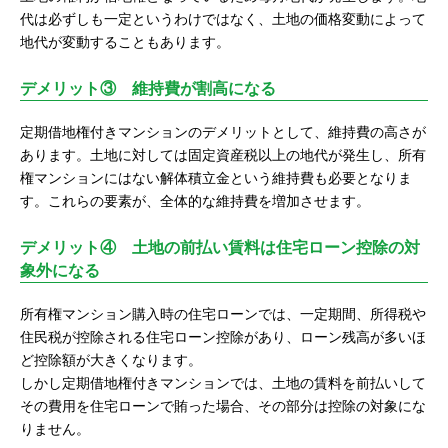
代は必ずしも一定というわけではなく、土地の価格変動によって
地代が変動することもあります。
デメリット③ 維持費が割高になる
定期借地権付きマンションのデメリットとして、維持費の高さが
あります。土地に対しては固定資産税以上の地代が発生し、所有
権マンションにはない解体積立金という維持費も必要となりま
す。これらの要素が、全体的な維持費を増加させます。
デメリット④ 土地の前払い賃料は住宅ローン控除の対
象外になる
所有権マンション購入時の住宅ローンでは、一定期間、所得税や
住民税が控除される住宅ローン控除があり、ローン残高が多いほ
ど控除額が大きくなります。
しかし定期借地権付きマンションでは、土地の賃料を前払いして
その費用を住宅ローンで賄った場合、その部分は控除の対象にな
りません。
▬▬▬▬▬▬
Please output exactly the lines of the data above, from its first line through the line with "しかし定期借地権付きマンションでは、土地の賃料を前払いして", and nothing else; drop the pictures.

代は必ずしも一定というわけではなく、土地の価格変動によって
地代が変動することもあります。
デメリット③ 維持費が割高になる
定期借地権付きマンションのデメリットとして、維持費の高さが
あります。土地に対しては固定資産税以上の地代が発生し、所有
権マンションにはない解体積立金という維持費も必要となりま
す。これらの要素が、全体的な維持費を増加させます。
デメリット④ 土地の前払い賃料は住宅ローン控除の対
象外になる
所有権マンション購入時の住宅ローンでは、一定期間、所得税や
住民税が控除される住宅ローン控除があり、ローン残高が多いほ
ど控除額が大きくなります。
しかし定期借地権付きマンションでは、土地の賃料を前払いして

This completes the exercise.